(EXTRACT TO READ begins)

Handling Out-of-Order Events

// HARDENED: Use external versioning to reject stale updates
// The CDC event includes the database's update timestamp.
// OpenSearch rejects index operations with a version lower than
// the current document version.

bulk.operations(op -> op
    .index(idx -> idx
        .index("docs-v1")
        .id(doc.slug())
        .routing(doc.tenantId())
        .versionType(VersionType.External)
        .version(doc.updatedAtEpochMs())  // Database timestamp as version
        .document(doc)
    )
);

External versioning ensures that if events arrive out of order (update B before update A, where B is newer), the older event A is rejected with a version conflict. The index always reflects the latest database state.

CDC pipeline architecture showing PostgreSQL WAL, Debezium, Kafka topic, consumer group, and OpenSearch indexing

Consumer Lag Monitoring

@Scheduled(fixedRate = 60_000)
public void monitorConsumerLag() {
    Map<TopicPartition, Long> endOffsets = consumer.endOffsets(
        consumer.assignment());
    Map<TopicPartition, OffsetAndMetadata> committed =
        consumer.committed(consumer.assignment());

    for (var partition : endOffsets.keySet()) {
        long endOffset = endOffsets.get(partition);
        long committedOffset = committed.containsKey(partition)
            ? committed.get(partition).offset()
            : 0;
        long lag = endOffset - committedOffset;

        emitMetric("cdc.consumer.lag", lag, partition.toString());

        if (lag > 10_000) {
            emitAlert("CDC consumer lag exceeded 10,000 for partition "
                + partition);
        }
    }
}

The Decision Rule

Use CDC over dual-write for any system where OpenSearch is a derived view of a relational database. The operational complexity of CDC (Kafka, Debezium, consumer) is lower than the data consistency bugs of dual-write.

Always use explicit document IDs derived from the natural key (slug, primary key) to achieve idempotent indexing. At-least-once delivery from Kafka means messages will be redelivered after consumer failures. Idempotent indexing makes redelivery harmless.

Monitor consumer lag as the primary health metric for the CDC pipeline. Lag above 10,000 events means the search index is meaningfully behind the database. Lag above 100,000 means users are searching stale data.

(EXTRACT TO READ ends)

TASK 1: In the CDC extract, what level of consumer lag means users are searching stale data?
TASK 2: List every component that the pipeline architecture caption in the CDC extract names.
TASK 3: Transcribe the portion of the CDC extract starting at "Monitor consumer lag" and ending at "searching stale data.".
The records have no role in this work.

(DATA SHOWN begins)

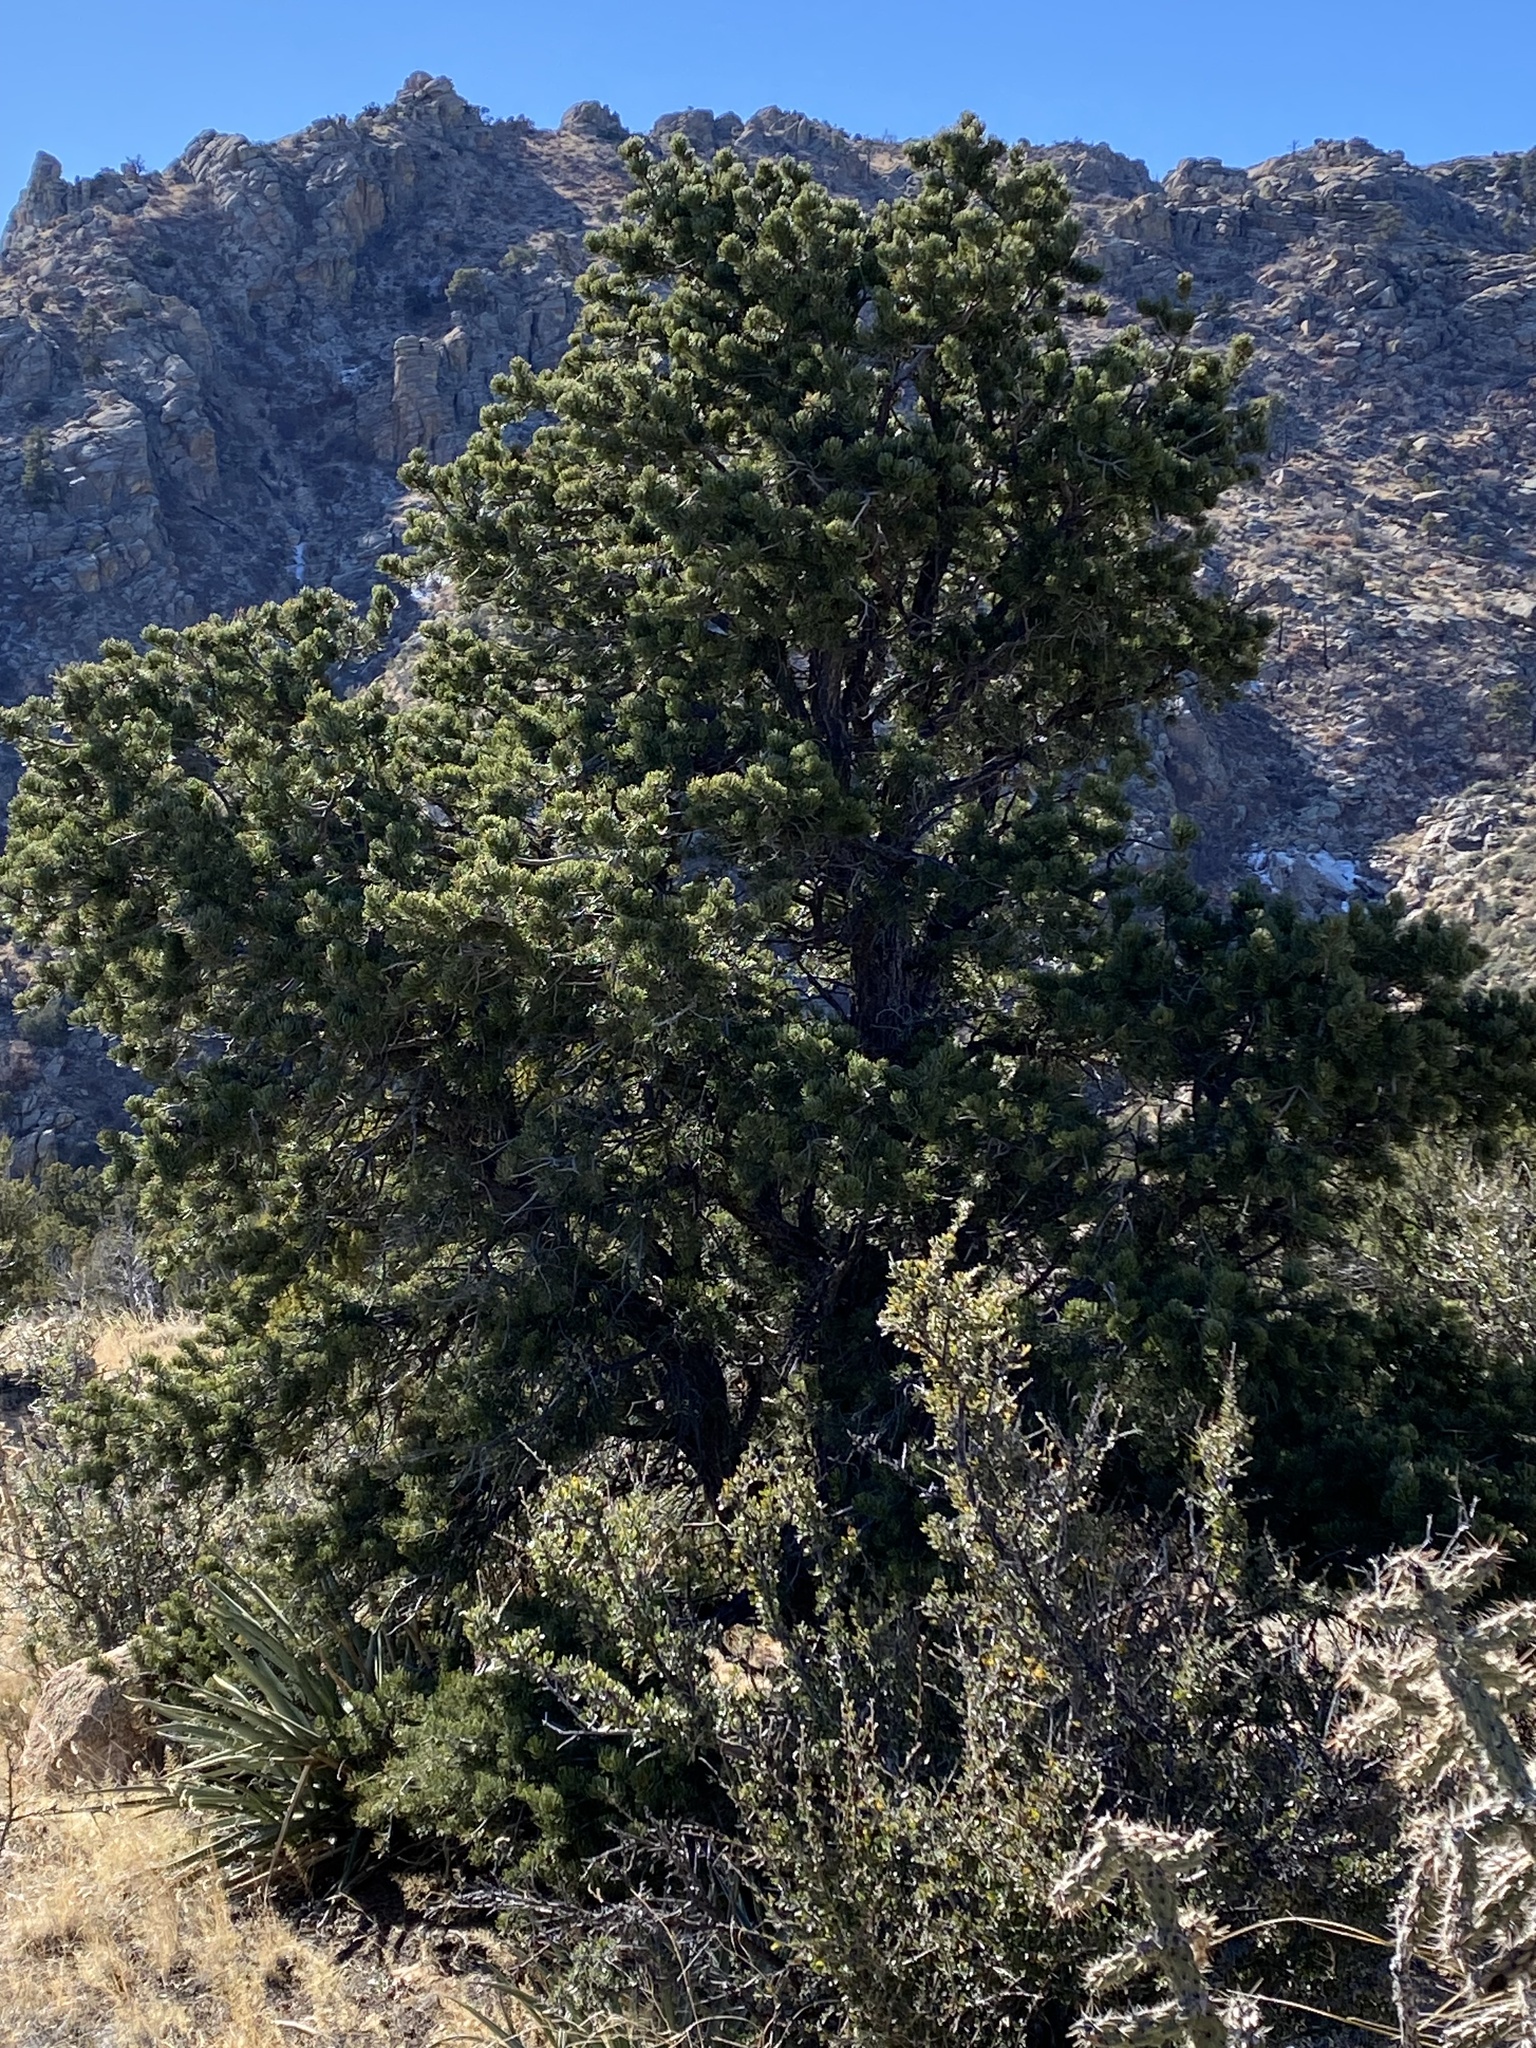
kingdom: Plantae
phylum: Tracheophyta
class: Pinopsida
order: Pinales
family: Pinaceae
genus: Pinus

(DATA SHOWN ends)
(DATA SHOWN begins)

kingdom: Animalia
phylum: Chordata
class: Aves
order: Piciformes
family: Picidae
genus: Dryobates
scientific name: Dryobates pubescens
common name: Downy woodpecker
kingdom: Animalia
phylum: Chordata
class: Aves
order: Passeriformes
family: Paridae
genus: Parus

(DATA SHOWN ends)

ANSWER SPACE 1: Lag above 100,000 events.

ANSWER SPACE 2: PostgreSQL WAL, Debezium, Kafka topic, consumer group, and OpenSearch indexing.

ANSWER SPACE 3:
Monitor consumer lag as the primary health metric for the CDC pipeline. Lag above 10,000 events means the search index is meaningfully behind the database. Lag above 100,000 means users are searching stale data.